In those cases I can either delete the VM from GCP or do a bosh cck and have it sorted for me. I would rather not have to manually delete VMs or cck in those instances.

health monitor is not supposed to act on I, [2023-09-19T11:54:25.426598 #7] INFO : [ALERT] Alert @ 2023-09-19 11:54:25 UTC, severity 1: process is not running Monit is responsible for restarting processes.
The problem in this experiment is that you killed monit and removed it's binary, so it can not be restarted. The agent will keep sending heartbeats as normal.

When invoking cck the director sends a get_state message via NATS and waits for a response, the agent calls out to monit which does not exist, and is probably not able to respond back in time causing the agent to be shown as being unresponsive.

In short, the agent has not been optimized to deal with monit not being available for a longer time, because this should never happen under normal operation.

I would recommend running the experiment again but then stop the agent instead of deleting monit.

@rkoster sure. It was just a contrived example. But how should BOSH behave when it reports the instance having a unresponsive agent, the last know load is sky high and I fail to SSH into the instance?

I would expect BOSH to recreate the instance for me, and I seem to recall this was the case before we upgraded past v267.2.0. The docs[1] also suggests that "replace a VM if the Agent on that VM is not responding to commands". If Im unable to bosh ssh, would that not be equivalent to not responding to commands.

Thanks!

Edit:
Im having a hard time to replicate the situation of high load/unresponsive agent. Seems to be related to specific Concourse pipelines running specific dind compose integration tests in specific combinations with some xvfb + chrome sprinkled on top. You know how it is..

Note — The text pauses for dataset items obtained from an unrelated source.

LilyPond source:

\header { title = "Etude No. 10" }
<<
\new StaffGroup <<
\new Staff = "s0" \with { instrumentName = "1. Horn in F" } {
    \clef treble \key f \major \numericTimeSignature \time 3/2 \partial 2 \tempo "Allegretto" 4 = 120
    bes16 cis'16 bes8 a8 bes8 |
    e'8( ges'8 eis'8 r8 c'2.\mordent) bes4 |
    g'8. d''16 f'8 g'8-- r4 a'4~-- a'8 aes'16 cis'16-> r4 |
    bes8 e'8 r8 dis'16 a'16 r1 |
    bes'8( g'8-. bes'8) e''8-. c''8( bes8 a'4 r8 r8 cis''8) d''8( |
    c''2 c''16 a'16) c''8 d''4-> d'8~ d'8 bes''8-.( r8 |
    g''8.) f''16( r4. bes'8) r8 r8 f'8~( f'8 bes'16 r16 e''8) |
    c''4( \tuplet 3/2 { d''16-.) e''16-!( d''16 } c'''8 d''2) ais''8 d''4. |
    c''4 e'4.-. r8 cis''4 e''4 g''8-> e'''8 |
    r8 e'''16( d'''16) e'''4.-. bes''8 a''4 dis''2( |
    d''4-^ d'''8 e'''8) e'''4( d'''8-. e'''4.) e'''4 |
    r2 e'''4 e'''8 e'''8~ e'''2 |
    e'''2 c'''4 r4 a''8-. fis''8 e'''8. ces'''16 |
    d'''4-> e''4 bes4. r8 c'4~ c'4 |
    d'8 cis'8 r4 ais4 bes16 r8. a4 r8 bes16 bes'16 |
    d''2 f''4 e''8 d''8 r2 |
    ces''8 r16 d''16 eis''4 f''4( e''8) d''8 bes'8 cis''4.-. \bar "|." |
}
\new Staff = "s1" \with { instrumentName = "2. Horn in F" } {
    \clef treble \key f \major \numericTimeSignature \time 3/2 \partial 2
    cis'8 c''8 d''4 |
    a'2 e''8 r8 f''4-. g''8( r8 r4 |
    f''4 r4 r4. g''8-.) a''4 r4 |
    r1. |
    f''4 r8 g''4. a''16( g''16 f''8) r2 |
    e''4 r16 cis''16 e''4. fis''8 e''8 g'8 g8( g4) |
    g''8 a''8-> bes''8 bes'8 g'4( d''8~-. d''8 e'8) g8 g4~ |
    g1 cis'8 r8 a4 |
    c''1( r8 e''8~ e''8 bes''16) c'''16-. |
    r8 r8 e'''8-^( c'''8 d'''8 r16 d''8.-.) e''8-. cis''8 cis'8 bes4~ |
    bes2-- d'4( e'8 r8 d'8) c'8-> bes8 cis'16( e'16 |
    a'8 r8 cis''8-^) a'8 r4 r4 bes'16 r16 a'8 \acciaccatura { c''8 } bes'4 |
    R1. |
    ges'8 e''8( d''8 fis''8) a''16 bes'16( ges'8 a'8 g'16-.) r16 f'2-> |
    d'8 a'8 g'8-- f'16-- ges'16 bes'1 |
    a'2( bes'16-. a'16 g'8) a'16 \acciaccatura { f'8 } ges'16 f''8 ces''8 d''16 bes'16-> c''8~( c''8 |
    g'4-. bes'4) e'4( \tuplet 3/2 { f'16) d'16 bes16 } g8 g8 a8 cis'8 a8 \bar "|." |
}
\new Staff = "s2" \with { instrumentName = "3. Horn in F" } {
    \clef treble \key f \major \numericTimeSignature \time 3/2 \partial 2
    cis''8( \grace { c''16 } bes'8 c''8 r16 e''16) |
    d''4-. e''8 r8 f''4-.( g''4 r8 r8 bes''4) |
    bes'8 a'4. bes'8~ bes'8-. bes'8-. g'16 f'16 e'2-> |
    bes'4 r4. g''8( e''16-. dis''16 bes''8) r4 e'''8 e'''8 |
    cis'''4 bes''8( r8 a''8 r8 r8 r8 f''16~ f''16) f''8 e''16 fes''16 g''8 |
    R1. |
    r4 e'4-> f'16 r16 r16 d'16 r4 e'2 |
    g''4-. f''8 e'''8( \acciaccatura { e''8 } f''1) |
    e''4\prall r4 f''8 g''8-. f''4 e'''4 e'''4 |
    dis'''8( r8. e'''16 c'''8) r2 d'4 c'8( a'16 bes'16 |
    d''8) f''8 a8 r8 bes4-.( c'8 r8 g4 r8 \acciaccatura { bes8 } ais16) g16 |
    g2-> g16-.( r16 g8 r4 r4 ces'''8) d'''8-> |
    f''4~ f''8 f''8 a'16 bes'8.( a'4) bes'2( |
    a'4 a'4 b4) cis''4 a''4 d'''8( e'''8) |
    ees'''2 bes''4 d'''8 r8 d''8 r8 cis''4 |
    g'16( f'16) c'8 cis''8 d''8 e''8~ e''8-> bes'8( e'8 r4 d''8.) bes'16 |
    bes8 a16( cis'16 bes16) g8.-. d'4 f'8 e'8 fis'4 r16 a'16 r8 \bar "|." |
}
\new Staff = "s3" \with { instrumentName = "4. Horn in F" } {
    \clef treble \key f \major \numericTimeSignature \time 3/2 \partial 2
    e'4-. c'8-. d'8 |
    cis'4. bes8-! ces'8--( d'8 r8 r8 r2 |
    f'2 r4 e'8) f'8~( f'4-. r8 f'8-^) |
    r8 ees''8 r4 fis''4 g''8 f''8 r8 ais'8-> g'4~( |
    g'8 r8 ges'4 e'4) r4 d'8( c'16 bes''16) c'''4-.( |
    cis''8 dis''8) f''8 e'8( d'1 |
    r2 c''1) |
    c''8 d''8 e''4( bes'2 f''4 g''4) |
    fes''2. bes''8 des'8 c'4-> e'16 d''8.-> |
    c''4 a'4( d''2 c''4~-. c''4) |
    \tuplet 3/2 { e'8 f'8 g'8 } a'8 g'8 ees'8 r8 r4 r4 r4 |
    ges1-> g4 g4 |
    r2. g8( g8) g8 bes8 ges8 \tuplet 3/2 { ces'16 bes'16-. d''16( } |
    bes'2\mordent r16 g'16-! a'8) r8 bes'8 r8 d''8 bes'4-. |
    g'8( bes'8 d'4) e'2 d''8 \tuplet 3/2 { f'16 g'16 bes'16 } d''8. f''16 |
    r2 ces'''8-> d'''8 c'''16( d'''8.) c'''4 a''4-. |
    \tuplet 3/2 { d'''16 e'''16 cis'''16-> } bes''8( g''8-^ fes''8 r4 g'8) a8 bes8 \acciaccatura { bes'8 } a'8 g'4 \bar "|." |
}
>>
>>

[1] https://bosh.io/docs/resurrector/

According to @jpalermo during the last week (or the week before) working group meeting, the director has a shorter timeout when doing a get_state than the health_monitor. This means that bosh vms might have agents showing as unresponsive while the health_monitor still gets heartbeats from that agent.

To diagnose this problem, you should focus on the health monitor logs, which tell you about the heartbeats it receives.

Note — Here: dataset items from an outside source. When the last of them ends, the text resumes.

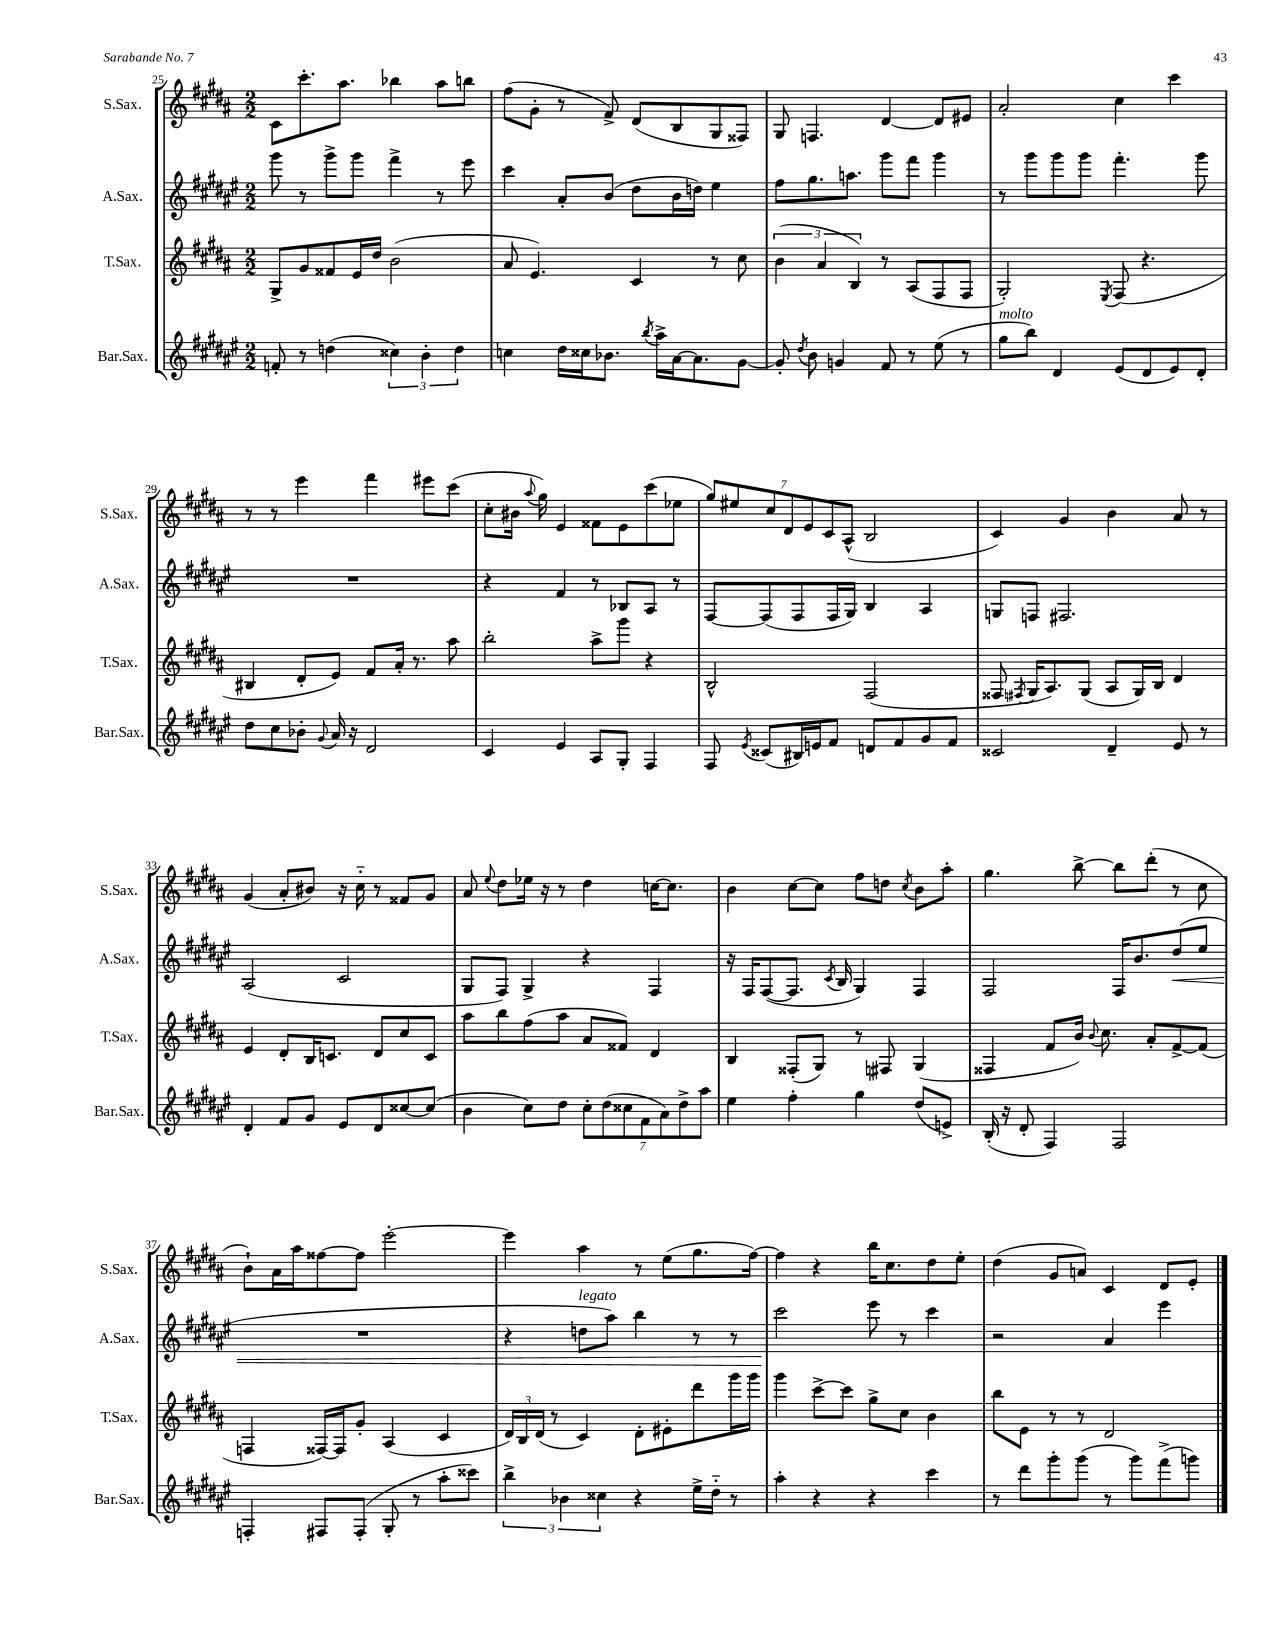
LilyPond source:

<<
\new StaffGroup <<
\new Staff = "s0" \with { instrumentName = "S.Sax." shortInstrumentName = "S.Sax." } {
    \clef treble \key b \major \numericTimeSignature \time 2/2
    \autoBeamOff cis'8[ cis'''8.-. ais''8.] bes''4 ais''8[ b''8] |
    fis''8[( gis'8]-. r8 fis'8->) dis'8[( b8 gis8 fisis8]) |
    gis8 f4. dis'4~ dis'8[ eis'8] |
    ais'2-. cis''4 cis'''4 |
    r8 r8 e'''4 fis'''4 eis'''8[ cis'''8]( |
    cis''8[-. bis'16] \appoggiatura { ais''8 } gis''16) e'4 fisis'8[ e'8 cis'''8( ees''8] |
    \tuplet 7/4 { gis''8[) eis''8 cis''8 dis'8 e'8 cis'8 ais8]-^( } b2 |
    cis'4) gis'4 b'4 ais'8 r8 |
    gis'4( ais'8[-. bis'8]) r16 cis''16-_ r8 fisis'8[ gis'8] |
    ais'8 \appoggiatura { e''8 } dis''8[ ees''16] r16 r8 dis''4 c''16[~ c''8.] |
    b'4 cis''8[~ cis''8] fis''8[ d''8] \acciaccatura { cis''8 } b'8[ ais''8]-. |
    gis''4. b''8~-> b''8[ dis'''8]-.( r8 cis''8 |
    b'8[-!) ais'16 ais''16 fisis''8~ fisis''8] e'''2~-. |
    e'''4 ais''4 r8 e''8[( gis''8. fis''16]~) |
    fis''4 r4 b''16[ cis''8. dis''8 e''8]-. |
    dis''4( gis'8[ a'8]) cis'4 dis'8[ e'8]-. \bar "|." |
}
\new Staff = "s1" \with { instrumentName = "A.Sax." shortInstrumentName = "A.Sax." } {
    \clef treble \key fis \major \numericTimeSignature \time 2/2
    \autoBeamOff gis'''8 r8 gis'''8[-> gis'''8] fis'''4-> r8 eis'''8 |
    cis'''4 ais'8[-. b'8]( dis''8[ b'16 d''16]) eis''4 |
    fis''8[ gis''8. a''8.] gis'''8[ fis'''8] gis'''4 |
    r8 gis'''8[ gis'''8 gis'''8] fis'''4.-. gis'''8 |
    R1 |
    r4 fis'4 r8 bes8[ ais8] r8 |
    fis8[~ fis8( fis8 fis16 gis16]) b4 ais4 |
    g8[ f8] fis2. |
    ais2( cis'2 |
    gis8[ fis8]) gis4-> r4 fis4 |
    r16 fis16[ fis8~( fis8.] \acciaccatura { cis'8 } b16 gis4) fis4 |
    fis2 fis16[ b'8. dis''8\<( eis''8] |
    R1 |
    r4 d''8[^\markup { \italic "legato" } ais''8]) b''4 r8 r8 |
    cis'''2\! eis'''8 r8 cis'''4 |
    r2 ais'4 eis'''4 \bar "|." |
}
\new Staff = "s2" \with { instrumentName = "T.Sax." shortInstrumentName = "T.Sax." } {
    \clef treble \key b \major \numericTimeSignature \time 2/2
    \autoBeamOff gis8[-> gis'8 fisis'8 e'16 dis''16] b'2( |
    ais'8 e'4.) cis'4 r8 cis''8 |
    \tuplet 3/2 { b'4( ais'4 b4) } r8 ais8[( fis8 fis8] |
    gis2-.) \acciaccatura { e8 } fis8( r4. |
    bis4 dis'8[-. e'8]) fis'8[ ais'16]-. r8. ais''8 |
    b''2-. ais''8[-> gis'''8] r4 |
    b2-^ fis2( |
    fisis8 \acciaccatura { fis8 } gis16[ ais8.) gis8]( ais8[ gis16) b16] dis'4 |
    e'4 dis'8[-. b16 c'8.] dis'8[ cis''8 c'8] |
    ais''8[ b''8 fis''8( ais''8] ais'8[ fisis'8]) dis'4 |
    b4 fisis8[-.( gis8]) r8 fis8 gis4( |
    fisis4 fis'8[ b'16]) \appoggiatura { b'8 } cis''8. ais'8[-. fis'8~-> fis'8]( |
    f4 fisis16[~) fisis16 gis'8]-. ais4( cis'4 |
    \tuplet 3/2 { dis'16[) b16 dis'16]( } r8 cis'4) dis'8[-. eis'8-. dis'''8 gis'''16 gis'''16] |
    gis'''4 cis'''8[~-> cis'''8] gis''8[-> cis''8] b'4 |
    b''8[ e'8] r8 r8 dis'2 \bar "|." |
}
\new Staff = "s3" \with { instrumentName = "Bar.Sax." shortInstrumentName = "Bar.Sax." } {
    \clef treble \key fis \major \numericTimeSignature \time 2/2
    \autoBeamOff f'8-. r8 d''4( \tuplet 3/2 { cisis''4) b'4-. d''4 } |
    c''4 dis''16[ cisis''16 bes'8.] \acciaccatura { b''8 } ais''16[-> ais'16~ ais'8. gis'8]~ |
    gis'8-. \acciaccatura { dis''8 } b'8 g'4 fis'8 r8 eis''8( r8 |
    gis''8[^\markup { \italic "molto" } b''8]) dis'4 eis'8[( dis'8 eis'8) dis'8]-. |
    dis''8[ cis''8 bes'8]-. \appoggiatura { gis'8 } ais'16 r16 dis'2 |
    cis'4 eis'4 ais8[ gis8]-. fis4 |
    fis8 \acciaccatura { eis'8 } cisis'8[( bis16) e'16 fis'8] d'8[ fis'8 gis'8 fis'8] |
    cisis'2 dis'4-- eis'8 r8 |
    dis'4-. fis'8[ gis'8] eis'8[ dis'8 cisis''8~ cisis''8]( |
    b'4 cis''8[) dis''8] \tuplet 7/4 { cis''8[-. dis''8( cisis''8 fis'8 ais'8) dis''8-> ais''8] } |
    eis''4 fis''4-. gis''4 dis''8[( e'8]->) |
    b16-.( r16 dis'8-. fis4) fis2 |
    f4-. fis8[ fis8]-.( gis8-. r8 ais''8[-. cisis'''8]) |
    \tuplet 3/2 { b''4-> bes'4 cisis''4 } r4 eis''16[-> dis''16]-_ r8 |
    ais''4-. r4 r4 cis'''4 |
    r8 dis'''8[ gis'''8-. gis'''8]( r8 gis'''8[) fis'''8->( g'''8]) \bar "|." |
}
>>
>>
\layout { \context { \Score currentBarNumber = #25 } }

Yeah, the docs are somewhat correct, but not 100% clear. Really bosh recreates a VM when the agent on that VM stops sending heartbeats. Heartbeats are sent every 45 seconds or so and require very little resources to produce.

It’s possible to have a VM able to send heartbeats but still failing in other ways. Bosh has no current functionality to detect and address situations like this. Mostly because it’s an impossible problem to solve accurately. A high resource load of one job may be fine, but another may be a sign of a problem.

Ultimately the health monitor and resurrector are designed to address VMs that have gone into a bad state due to some IaaS failure, not because load problems with their workload.

beyhan commented

Closing because the question have been clarified and please reopen if you think that there is still an open issue.